Please rewrite these entries with "bottom edge" renamed to "lower edge" throughout, and leave all other text unchanged.

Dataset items
** Begin **

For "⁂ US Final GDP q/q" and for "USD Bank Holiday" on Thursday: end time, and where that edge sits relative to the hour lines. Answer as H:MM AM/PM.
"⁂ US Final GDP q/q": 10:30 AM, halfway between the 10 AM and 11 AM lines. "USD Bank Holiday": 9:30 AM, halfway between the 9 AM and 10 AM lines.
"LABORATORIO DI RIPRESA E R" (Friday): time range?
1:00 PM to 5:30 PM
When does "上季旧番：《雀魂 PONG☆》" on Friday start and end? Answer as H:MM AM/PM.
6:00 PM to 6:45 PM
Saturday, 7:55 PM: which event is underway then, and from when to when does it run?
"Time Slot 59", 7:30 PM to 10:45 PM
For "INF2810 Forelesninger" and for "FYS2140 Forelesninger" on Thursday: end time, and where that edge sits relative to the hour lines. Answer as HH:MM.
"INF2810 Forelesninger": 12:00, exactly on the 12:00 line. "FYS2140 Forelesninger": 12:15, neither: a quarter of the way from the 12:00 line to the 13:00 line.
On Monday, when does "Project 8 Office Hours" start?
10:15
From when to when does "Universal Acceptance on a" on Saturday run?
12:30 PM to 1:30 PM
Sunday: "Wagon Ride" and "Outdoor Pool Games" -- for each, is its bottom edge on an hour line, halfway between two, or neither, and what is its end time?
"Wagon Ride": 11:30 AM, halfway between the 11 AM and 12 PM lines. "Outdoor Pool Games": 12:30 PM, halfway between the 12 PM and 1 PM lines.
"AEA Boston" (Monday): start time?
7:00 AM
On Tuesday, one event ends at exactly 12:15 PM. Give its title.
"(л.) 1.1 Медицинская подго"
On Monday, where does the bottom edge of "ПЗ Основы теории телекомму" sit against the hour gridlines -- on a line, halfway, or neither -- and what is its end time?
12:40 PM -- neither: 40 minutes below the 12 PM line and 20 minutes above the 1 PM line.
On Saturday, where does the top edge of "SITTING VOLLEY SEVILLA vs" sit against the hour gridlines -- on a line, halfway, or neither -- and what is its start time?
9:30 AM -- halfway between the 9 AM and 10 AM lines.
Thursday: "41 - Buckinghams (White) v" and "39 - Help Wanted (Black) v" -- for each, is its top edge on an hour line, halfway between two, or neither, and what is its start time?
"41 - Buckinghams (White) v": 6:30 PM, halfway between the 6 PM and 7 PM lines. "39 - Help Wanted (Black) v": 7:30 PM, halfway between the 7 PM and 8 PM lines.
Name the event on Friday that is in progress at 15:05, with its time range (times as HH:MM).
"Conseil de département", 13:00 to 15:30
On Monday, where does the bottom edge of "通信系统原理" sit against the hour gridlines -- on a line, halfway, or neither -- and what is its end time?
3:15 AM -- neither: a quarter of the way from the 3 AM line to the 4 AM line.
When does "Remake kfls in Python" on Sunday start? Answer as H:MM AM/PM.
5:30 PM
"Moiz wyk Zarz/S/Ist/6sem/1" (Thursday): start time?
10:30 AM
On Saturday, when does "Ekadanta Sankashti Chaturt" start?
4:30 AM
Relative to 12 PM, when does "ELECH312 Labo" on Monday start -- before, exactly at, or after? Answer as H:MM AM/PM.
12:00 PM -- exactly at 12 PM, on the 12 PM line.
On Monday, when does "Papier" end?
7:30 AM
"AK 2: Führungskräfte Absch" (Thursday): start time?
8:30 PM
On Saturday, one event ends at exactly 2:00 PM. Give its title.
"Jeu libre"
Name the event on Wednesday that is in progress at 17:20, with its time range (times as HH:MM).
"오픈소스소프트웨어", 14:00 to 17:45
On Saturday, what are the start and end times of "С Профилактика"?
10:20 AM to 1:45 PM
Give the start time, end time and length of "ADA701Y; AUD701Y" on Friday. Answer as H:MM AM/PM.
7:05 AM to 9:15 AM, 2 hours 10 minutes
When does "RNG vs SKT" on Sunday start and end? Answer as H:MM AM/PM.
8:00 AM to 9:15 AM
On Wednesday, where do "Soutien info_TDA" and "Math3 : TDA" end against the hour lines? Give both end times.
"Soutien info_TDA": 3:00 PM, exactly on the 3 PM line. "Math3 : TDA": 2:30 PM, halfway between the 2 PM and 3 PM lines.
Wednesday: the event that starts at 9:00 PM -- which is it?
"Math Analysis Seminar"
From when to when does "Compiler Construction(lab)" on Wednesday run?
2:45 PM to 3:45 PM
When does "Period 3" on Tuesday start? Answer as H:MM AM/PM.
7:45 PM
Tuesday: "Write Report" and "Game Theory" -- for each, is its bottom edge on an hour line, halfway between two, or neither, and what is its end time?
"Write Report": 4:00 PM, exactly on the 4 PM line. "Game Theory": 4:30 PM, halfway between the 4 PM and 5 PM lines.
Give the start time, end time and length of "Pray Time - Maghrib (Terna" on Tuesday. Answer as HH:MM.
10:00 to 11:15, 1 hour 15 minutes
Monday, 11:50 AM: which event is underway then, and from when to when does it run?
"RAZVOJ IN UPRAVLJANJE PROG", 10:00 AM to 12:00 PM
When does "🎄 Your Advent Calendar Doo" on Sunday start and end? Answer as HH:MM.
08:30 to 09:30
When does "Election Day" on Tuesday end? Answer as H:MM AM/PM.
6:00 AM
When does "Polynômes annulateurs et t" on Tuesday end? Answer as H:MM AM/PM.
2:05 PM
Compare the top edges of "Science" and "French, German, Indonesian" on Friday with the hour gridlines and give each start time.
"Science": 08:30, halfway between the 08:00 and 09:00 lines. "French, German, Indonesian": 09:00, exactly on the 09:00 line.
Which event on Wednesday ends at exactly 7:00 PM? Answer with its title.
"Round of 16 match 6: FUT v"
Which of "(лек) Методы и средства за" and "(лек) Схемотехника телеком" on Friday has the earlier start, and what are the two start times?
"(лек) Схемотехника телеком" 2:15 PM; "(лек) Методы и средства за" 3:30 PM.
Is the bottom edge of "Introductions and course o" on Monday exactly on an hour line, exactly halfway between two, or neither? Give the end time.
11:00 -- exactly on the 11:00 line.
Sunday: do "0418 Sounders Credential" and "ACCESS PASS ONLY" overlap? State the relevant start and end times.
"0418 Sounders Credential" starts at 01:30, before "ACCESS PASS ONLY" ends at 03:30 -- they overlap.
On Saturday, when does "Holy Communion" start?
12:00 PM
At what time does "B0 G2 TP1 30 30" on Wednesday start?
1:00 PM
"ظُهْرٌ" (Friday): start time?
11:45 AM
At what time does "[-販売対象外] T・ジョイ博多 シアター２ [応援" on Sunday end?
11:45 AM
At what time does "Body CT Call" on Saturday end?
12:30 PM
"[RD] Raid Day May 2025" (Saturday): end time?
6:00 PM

** End **

Finished task:
For "⁂ US Final GDP q/q" and for "USD Bank Holiday" on Thursday: end time, and where that edge sits relative to the hour lines. Answer as H:MM AM/PM.
"⁂ US Final GDP q/q": 10:30 AM, halfway between the 10 AM and 11 AM lines. "USD Bank Holiday": 9:30 AM, halfway between the 9 AM and 10 AM lines.
"LABORATORIO DI RIPRESA E R" (Friday): time range?
1:00 PM to 5:30 PM
When does "上季旧番：《雀魂 PONG☆》" on Friday start and end? Answer as H:MM AM/PM.
6:00 PM to 6:45 PM
Saturday, 7:55 PM: which event is underway then, and from when to when does it run?
"Time Slot 59", 7:30 PM to 10:45 PM
For "INF2810 Forelesninger" and for "FYS2140 Forelesninger" on Thursday: end time, and where that edge sits relative to the hour lines. Answer as HH:MM.
"INF2810 Forelesninger": 12:00, exactly on the 12:00 line. "FYS2140 Forelesninger": 12:15, neither: a quarter of the way from the 12:00 line to the 13:00 line.
On Monday, when does "Project 8 Office Hours" start?
10:15
From when to when does "Universal Acceptance on a" on Saturday run?
12:30 PM to 1:30 PM
Sunday: "Wagon Ride" and "Outdoor Pool Games" -- for each, is its lower edge on an hour line, halfway between two, or neither, and what is its end time?
"Wagon Ride": 11:30 AM, halfway between the 11 AM and 12 PM lines. "Outdoor Pool Games": 12:30 PM, halfway between the 12 PM and 1 PM lines.
"AEA Boston" (Monday): start time?
7:00 AM
On Tuesday, one event ends at exactly 12:15 PM. Give its title.
"(л.) 1.1 Медицинская подго"
On Monday, where does the lower edge of "ПЗ Основы теории телекомму" sit against the hour gridlines -- on a line, halfway, or neither -- and what is its end time?
12:40 PM -- neither: 40 minutes below the 12 PM line and 20 minutes above the 1 PM line.
On Saturday, where does the top edge of "SITTING VOLLEY SEVILLA vs" sit against the hour gridlines -- on a line, halfway, or neither -- and what is its start time?
9:30 AM -- halfway between the 9 AM and 10 AM lines.
Thursday: "41 - Buckinghams (White) v" and "39 - Help Wanted (Black) v" -- for each, is its top edge on an hour line, halfway between two, or neither, and what is its start time?
"41 - Buckinghams (White) v": 6:30 PM, halfway between the 6 PM and 7 PM lines. "39 - Help Wanted (Black) v": 7:30 PM, halfway between the 7 PM and 8 PM lines.
Name the event on Friday that is in progress at 15:05, with its time range (times as HH:MM).
"Conseil de département", 13:00 to 15:30
On Monday, where does the lower edge of "通信系统原理" sit against the hour gridlines -- on a line, halfway, or neither -- and what is its end time?
3:15 AM -- neither: a quarter of the way from the 3 AM line to the 4 AM line.
When does "Remake kfls in Python" on Sunday start? Answer as H:MM AM/PM.
5:30 PM
"Moiz wyk Zarz/S/Ist/6sem/1" (Thursday): start time?
10:30 AM
On Saturday, when does "Ekadanta Sankashti Chaturt" start?
4:30 AM
Relative to 12 PM, when does "ELECH312 Labo" on Monday start -- before, exactly at, or after? Answer as H:MM AM/PM.
12:00 PM -- exactly at 12 PM, on the 12 PM line.
On Monday, when does "Papier" end?
7:30 AM
"AK 2: Führungskräfte Absch" (Thursday): start time?
8:30 PM
On Saturday, one event ends at exactly 2:00 PM. Give its title.
"Jeu libre"
Name the event on Wednesday that is in progress at 17:20, with its time range (times as HH:MM).
"오픈소스소프트웨어", 14:00 to 17:45
On Saturday, what are the start and end times of "С Профилактика"?
10:20 AM to 1:45 PM
Give the start time, end time and length of "ADA701Y; AUD701Y" on Friday. Answer as H:MM AM/PM.
7:05 AM to 9:15 AM, 2 hours 10 minutes
When does "RNG vs SKT" on Sunday start and end? Answer as H:MM AM/PM.
8:00 AM to 9:15 AM
On Wednesday, where do "Soutien info_TDA" and "Math3 : TDA" end against the hour lines? Give both end times.
"Soutien info_TDA": 3:00 PM, exactly on the 3 PM line. "Math3 : TDA": 2:30 PM, halfway between the 2 PM and 3 PM lines.
Wednesday: the event that starts at 9:00 PM -- which is it?
"Math Analysis Seminar"
From when to when does "Compiler Construction(lab)" on Wednesday run?
2:45 PM to 3:45 PM
When does "Period 3" on Tuesday start? Answer as H:MM AM/PM.
7:45 PM
Tuesday: "Write Report" and "Game Theory" -- for each, is its lower edge on an hour line, halfway between two, or neither, and what is its end time?
"Write Report": 4:00 PM, exactly on the 4 PM line. "Game Theory": 4:30 PM, halfway between the 4 PM and 5 PM lines.
Give the start time, end time and length of "Pray Time - Maghrib (Terna" on Tuesday. Answer as HH:MM.
10:00 to 11:15, 1 hour 15 minutes
Monday, 11:50 AM: which event is underway then, and from when to when does it run?
"RAZVOJ IN UPRAVLJANJE PROG", 10:00 AM to 12:00 PM
When does "🎄 Your Advent Calendar Doo" on Sunday start and end? Answer as HH:MM.
08:30 to 09:30
When does "Election Day" on Tuesday end? Answer as H:MM AM/PM.
6:00 AM
When does "Polynômes annulateurs et t" on Tuesday end? Answer as H:MM AM/PM.
2:05 PM
Compare the top edges of "Science" and "French, German, Indonesian" on Friday with the hour gridlines and give each start time.
"Science": 08:30, halfway between the 08:00 and 09:00 lines. "French, German, Indonesian": 09:00, exactly on the 09:00 line.
Which event on Wednesday ends at exactly 7:00 PM? Answer with its title.
"Round of 16 match 6: FUT v"
Which of "(лек) Методы и средства за" and "(лек) Схемотехника телеком" on Friday has the earlier start, and what are the two start times?
"(лек) Схемотехника телеком" 2:15 PM; "(лек) Методы и средства за" 3:30 PM.
Is the lower edge of "Introductions and course o" on Monday exactly on an hour line, exactly halfway between two, or neither? Give the end time.
11:00 -- exactly on the 11:00 line.
Sunday: do "0418 Sounders Credential" and "ACCESS PASS ONLY" overlap? State the relevant start and end times.
"0418 Sounders Credential" starts at 01:30, before "ACCESS PASS ONLY" ends at 03:30 -- they overlap.
On Saturday, when does "Holy Communion" start?
12:00 PM
At what time does "B0 G2 TP1 30 30" on Wednesday start?
1:00 PM
"ظُهْرٌ" (Friday): start time?
11:45 AM
At what time does "[-販売対象外] T・ジョイ博多 シアター２ [応援" on Sunday end?
11:45 AM
At what time does "Body CT Call" on Saturday end?
12:30 PM
"[RD] Raid Day May 2025" (Saturday): end time?
6:00 PM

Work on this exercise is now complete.